_ABOUT THIS TASK_
Below are the records; extract from them the line containing "fruit: none [1238,820,1357,930]" to the line containing "notepad: none [215,241,278,279]", both lines included, exactly and with no pictures.

──────────────────────────────

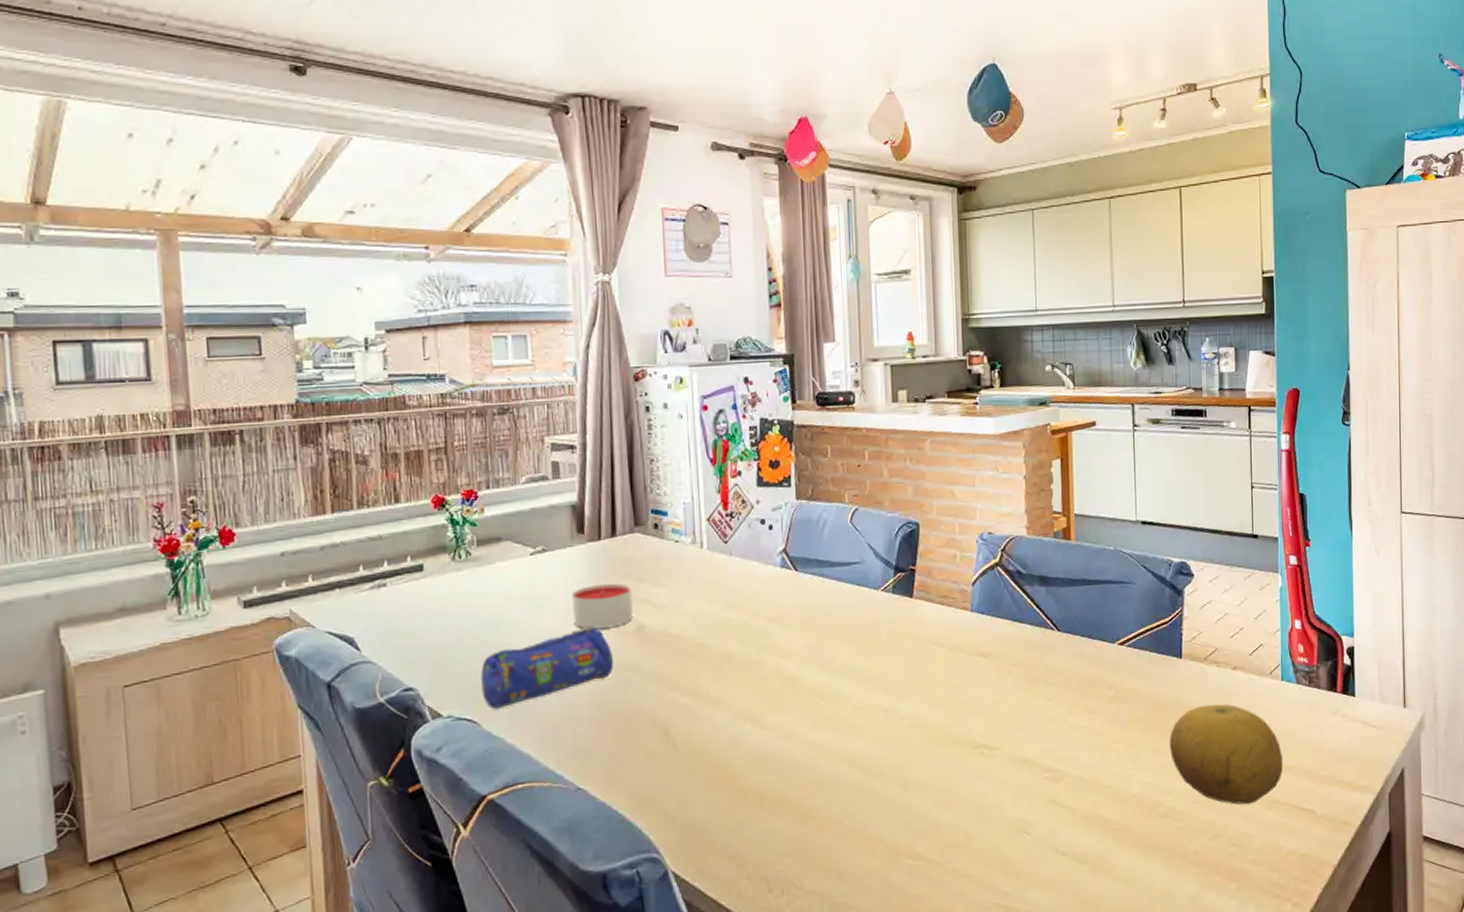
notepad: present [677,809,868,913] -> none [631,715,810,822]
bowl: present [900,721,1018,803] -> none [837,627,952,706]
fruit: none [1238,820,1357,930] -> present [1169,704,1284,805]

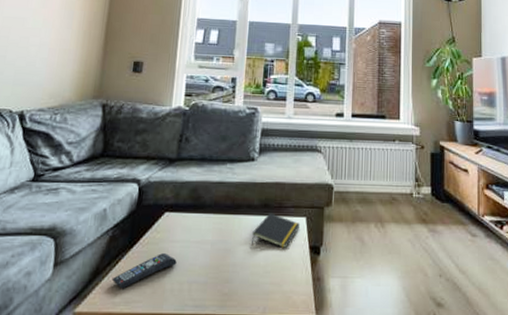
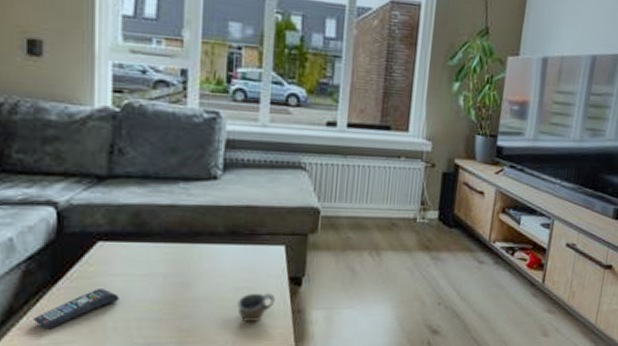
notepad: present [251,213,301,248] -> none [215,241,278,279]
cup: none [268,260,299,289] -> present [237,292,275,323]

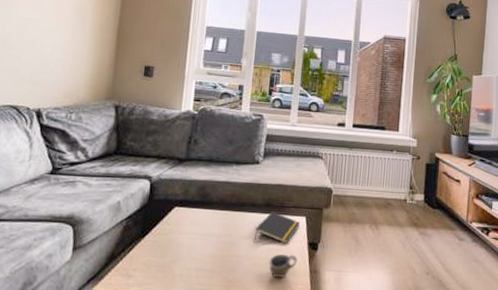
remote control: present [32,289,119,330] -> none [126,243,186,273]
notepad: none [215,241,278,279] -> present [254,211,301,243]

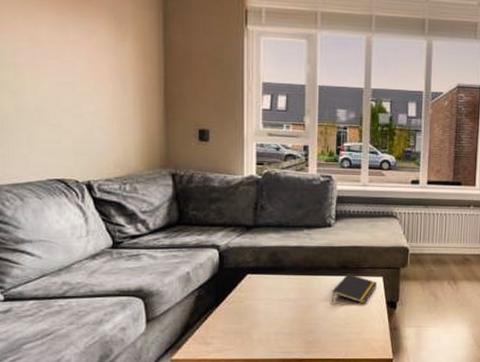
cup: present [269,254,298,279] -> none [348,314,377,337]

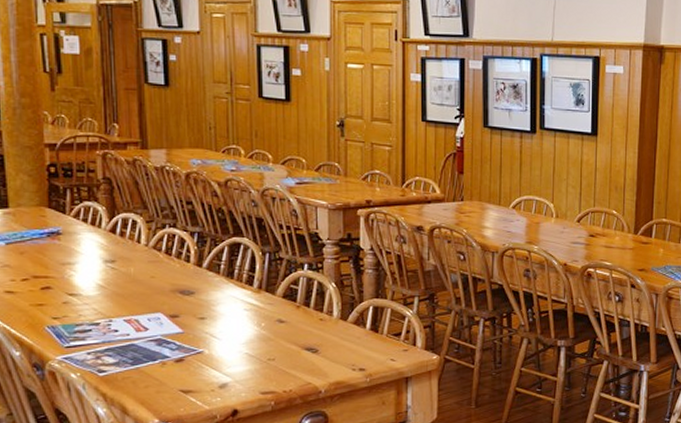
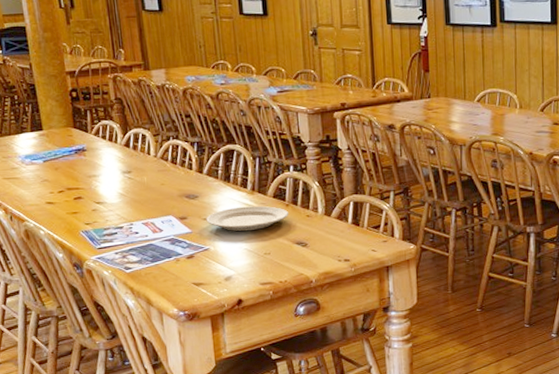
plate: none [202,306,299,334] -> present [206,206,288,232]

──────────────────────────────

_OUTPUT BELOW_
fruit: none [1238,820,1357,930] -> present [1169,704,1284,805]

notepad: present [251,213,301,248] -> none [215,241,278,279]
cup: none [268,260,299,289] -> present [237,292,275,323]

remote control: present [32,289,119,330] -> none [126,243,186,273]
notepad: none [215,241,278,279] -> present [254,211,301,243]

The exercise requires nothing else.